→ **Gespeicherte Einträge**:
:::::

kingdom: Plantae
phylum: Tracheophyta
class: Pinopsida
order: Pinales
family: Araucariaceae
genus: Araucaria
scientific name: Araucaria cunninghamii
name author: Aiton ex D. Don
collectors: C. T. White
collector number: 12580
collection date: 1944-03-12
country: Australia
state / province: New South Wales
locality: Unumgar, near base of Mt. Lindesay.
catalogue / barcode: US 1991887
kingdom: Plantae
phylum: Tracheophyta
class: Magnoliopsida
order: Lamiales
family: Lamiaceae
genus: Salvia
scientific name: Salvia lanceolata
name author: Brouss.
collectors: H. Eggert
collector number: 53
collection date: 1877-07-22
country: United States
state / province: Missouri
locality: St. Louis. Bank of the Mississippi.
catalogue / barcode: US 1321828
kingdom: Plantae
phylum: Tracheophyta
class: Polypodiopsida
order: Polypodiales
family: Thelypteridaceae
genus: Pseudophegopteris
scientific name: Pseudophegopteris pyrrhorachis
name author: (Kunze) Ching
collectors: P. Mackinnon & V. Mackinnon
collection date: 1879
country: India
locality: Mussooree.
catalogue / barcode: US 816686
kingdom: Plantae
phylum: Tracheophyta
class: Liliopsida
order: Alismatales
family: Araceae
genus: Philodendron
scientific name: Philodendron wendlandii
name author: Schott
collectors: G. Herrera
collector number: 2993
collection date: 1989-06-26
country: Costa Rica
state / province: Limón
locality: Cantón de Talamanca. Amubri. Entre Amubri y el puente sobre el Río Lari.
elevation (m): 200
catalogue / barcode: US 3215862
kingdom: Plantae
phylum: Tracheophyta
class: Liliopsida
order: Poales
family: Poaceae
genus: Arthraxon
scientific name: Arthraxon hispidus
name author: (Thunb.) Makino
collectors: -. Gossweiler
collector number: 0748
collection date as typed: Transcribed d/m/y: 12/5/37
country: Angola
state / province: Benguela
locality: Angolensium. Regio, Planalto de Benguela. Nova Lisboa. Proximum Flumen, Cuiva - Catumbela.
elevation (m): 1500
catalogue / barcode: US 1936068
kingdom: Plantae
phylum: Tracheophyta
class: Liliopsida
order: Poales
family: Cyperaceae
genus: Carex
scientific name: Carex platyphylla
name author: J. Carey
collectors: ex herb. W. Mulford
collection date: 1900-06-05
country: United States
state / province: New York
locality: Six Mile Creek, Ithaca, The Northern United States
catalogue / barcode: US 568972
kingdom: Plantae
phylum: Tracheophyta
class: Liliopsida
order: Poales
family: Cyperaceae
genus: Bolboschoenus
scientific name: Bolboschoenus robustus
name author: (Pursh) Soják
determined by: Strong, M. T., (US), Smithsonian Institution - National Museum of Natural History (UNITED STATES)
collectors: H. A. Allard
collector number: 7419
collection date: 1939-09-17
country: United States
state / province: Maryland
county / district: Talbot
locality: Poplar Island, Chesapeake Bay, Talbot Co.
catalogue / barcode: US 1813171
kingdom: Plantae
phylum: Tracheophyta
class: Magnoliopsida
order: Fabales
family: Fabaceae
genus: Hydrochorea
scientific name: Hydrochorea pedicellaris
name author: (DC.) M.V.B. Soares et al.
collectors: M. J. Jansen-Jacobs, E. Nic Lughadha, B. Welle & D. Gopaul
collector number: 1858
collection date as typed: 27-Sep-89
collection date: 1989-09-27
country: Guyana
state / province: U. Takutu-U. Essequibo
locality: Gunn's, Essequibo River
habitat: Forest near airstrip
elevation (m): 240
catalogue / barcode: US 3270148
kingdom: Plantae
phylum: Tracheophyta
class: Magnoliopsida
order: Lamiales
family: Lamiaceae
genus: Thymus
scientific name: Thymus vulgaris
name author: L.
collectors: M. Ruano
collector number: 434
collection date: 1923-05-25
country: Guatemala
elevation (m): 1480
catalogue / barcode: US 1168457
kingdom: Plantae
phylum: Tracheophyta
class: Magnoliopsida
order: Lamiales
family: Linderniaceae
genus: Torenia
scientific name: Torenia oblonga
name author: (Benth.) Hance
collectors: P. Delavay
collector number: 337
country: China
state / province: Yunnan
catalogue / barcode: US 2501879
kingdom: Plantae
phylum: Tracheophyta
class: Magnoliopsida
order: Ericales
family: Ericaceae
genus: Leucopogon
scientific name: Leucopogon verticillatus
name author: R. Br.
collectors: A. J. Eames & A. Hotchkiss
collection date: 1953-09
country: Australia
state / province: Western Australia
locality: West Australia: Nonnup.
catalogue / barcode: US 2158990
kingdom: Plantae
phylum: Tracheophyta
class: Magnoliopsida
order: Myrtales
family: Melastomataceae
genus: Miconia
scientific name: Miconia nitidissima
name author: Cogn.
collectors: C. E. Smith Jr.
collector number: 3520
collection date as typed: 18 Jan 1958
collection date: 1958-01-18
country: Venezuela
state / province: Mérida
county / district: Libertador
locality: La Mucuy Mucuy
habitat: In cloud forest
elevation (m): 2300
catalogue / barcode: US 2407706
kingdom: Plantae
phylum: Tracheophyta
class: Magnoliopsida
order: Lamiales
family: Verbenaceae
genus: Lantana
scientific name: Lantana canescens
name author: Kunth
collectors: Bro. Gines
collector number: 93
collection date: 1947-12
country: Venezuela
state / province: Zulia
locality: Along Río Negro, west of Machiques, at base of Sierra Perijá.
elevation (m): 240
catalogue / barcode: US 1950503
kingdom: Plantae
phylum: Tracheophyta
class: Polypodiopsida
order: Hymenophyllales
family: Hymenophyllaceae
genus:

:::::

Wie sieht die Liste aus, wenn du „locality“ überall in „site“ änderst und alles andere gleich lässt?

kingdom: Plantae
phylum: Tracheophyta
class: Pinopsida
order: Pinales
family: Araucariaceae
genus: Araucaria
scientific name: Araucaria cunninghamii
name author: Aiton ex D. Don
collectors: C. T. White
collector number: 12580
collection date: 1944-03-12
country: Australia
state / province: New South Wales
site: Unumgar, near base of Mt. Lindesay.
catalogue / barcode: US 1991887
kingdom: Plantae
phylum: Tracheophyta
class: Magnoliopsida
order: Lamiales
family: Lamiaceae
genus: Salvia
scientific name: Salvia lanceolata
name author: Brouss.
collectors: H. Eggert
collector number: 53
collection date: 1877-07-22
country: United States
state / province: Missouri
site: St. Louis. Bank of the Mississippi.
catalogue / barcode: US 1321828
kingdom: Plantae
phylum: Tracheophyta
class: Polypodiopsida
order: Polypodiales
family: Thelypteridaceae
genus: Pseudophegopteris
scientific name: Pseudophegopteris pyrrhorachis
name author: (Kunze) Ching
collectors: P. Mackinnon & V. Mackinnon
collection date: 1879
country: India
site: Mussooree.
catalogue / barcode: US 816686
kingdom: Plantae
phylum: Tracheophyta
class: Liliopsida
order: Alismatales
family: Araceae
genus: Philodendron
scientific name: Philodendron wendlandii
name author: Schott
collectors: G. Herrera
collector number: 2993
collection date: 1989-06-26
country: Costa Rica
state / province: Limón
site: Cantón de Talamanca. Amubri. Entre Amubri y el puente sobre el Río Lari.
elevation (m): 200
catalogue / barcode: US 3215862
kingdom: Plantae
phylum: Tracheophyta
class: Liliopsida
order: Poales
family: Poaceae
genus: Arthraxon
scientific name: Arthraxon hispidus
name author: (Thunb.) Makino
collectors: -. Gossweiler
collector number: 0748
collection date as typed: Transcribed d/m/y: 12/5/37
country: Angola
state / province: Benguela
site: Angolensium. Regio, Planalto de Benguela. Nova Lisboa. Proximum Flumen, Cuiva - Catumbela.
elevation (m): 1500
catalogue / barcode: US 1936068
kingdom: Plantae
phylum: Tracheophyta
class: Liliopsida
order: Poales
family: Cyperaceae
genus: Carex
scientific name: Carex platyphylla
name author: J. Carey
collectors: ex herb. W. Mulford
collection date: 1900-06-05
country: United States
state / province: New York
site: Six Mile Creek, Ithaca, The Northern United States
catalogue / barcode: US 568972
kingdom: Plantae
phylum: Tracheophyta
class: Liliopsida
order: Poales
family: Cyperaceae
genus: Bolboschoenus
scientific name: Bolboschoenus robustus
name author: (Pursh) Soják
determined by: Strong, M. T., (US), Smithsonian Institution - National Museum of Natural History (UNITED STATES)
collectors: H. A. Allard
collector number: 7419
collection date: 1939-09-17
country: United States
state / province: Maryland
county / district: Talbot
site: Poplar Island, Chesapeake Bay, Talbot Co.
catalogue / barcode: US 1813171
kingdom: Plantae
phylum: Tracheophyta
class: Magnoliopsida
order: Fabales
family: Fabaceae
genus: Hydrochorea
scientific name: Hydrochorea pedicellaris
name author: (DC.) M.V.B. Soares et al.
collectors: M. J. Jansen-Jacobs, E. Nic Lughadha, B. Welle & D. Gopaul
collector number: 1858
collection date as typed: 27-Sep-89
collection date: 1989-09-27
country: Guyana
state / province: U. Takutu-U. Essequibo
site: Gunn's, Essequibo River
habitat: Forest near airstrip
elevation (m): 240
catalogue / barcode: US 3270148
kingdom: Plantae
phylum: Tracheophyta
class: Magnoliopsida
order: Lamiales
family: Lamiaceae
genus: Thymus
scientific name: Thymus vulgaris
name author: L.
collectors: M. Ruano
collector number: 434
collection date: 1923-05-25
country: Guatemala
elevation (m): 1480
catalogue / barcode: US 1168457
kingdom: Plantae
phylum: Tracheophyta
class: Magnoliopsida
order: Lamiales
family: Linderniaceae
genus: Torenia
scientific name: Torenia oblonga
name author: (Benth.) Hance
collectors: P. Delavay
collector number: 337
country: China
state / province: Yunnan
catalogue / barcode: US 2501879
kingdom: Plantae
phylum: Tracheophyta
class: Magnoliopsida
order: Ericales
family: Ericaceae
genus: Leucopogon
scientific name: Leucopogon verticillatus
name author: R. Br.
collectors: A. J. Eames & A. Hotchkiss
collection date: 1953-09
country: Australia
state / province: Western Australia
site: West Australia: Nonnup.
catalogue / barcode: US 2158990
kingdom: Plantae
phylum: Tracheophyta
class: Magnoliopsida
order: Myrtales
family: Melastomataceae
genus: Miconia
scientific name: Miconia nitidissima
name author: Cogn.
collectors: C. E. Smith Jr.
collector number: 3520
collection date as typed: 18 Jan 1958
collection date: 1958-01-18
country: Venezuela
state / province: Mérida
county / district: Libertador
site: La Mucuy Mucuy
habitat: In cloud forest
elevation (m): 2300
catalogue / barcode: US 2407706
kingdom: Plantae
phylum: Tracheophyta
class: Magnoliopsida
order: Lamiales
family: Verbenaceae
genus: Lantana
scientific name: Lantana canescens
name author: Kunth
collectors: Bro. Gines
collector number: 93
collection date: 1947-12
country: Venezuela
state / province: Zulia
site: Along Río Negro, west of Machiques, at base of Sierra Perijá.
elevation (m): 240
catalogue / barcode: US 1950503
kingdom: Plantae
phylum: Tracheophyta
class: Polypodiopsida
order: Hymenophyllales
family: Hymenophyllaceae
genus:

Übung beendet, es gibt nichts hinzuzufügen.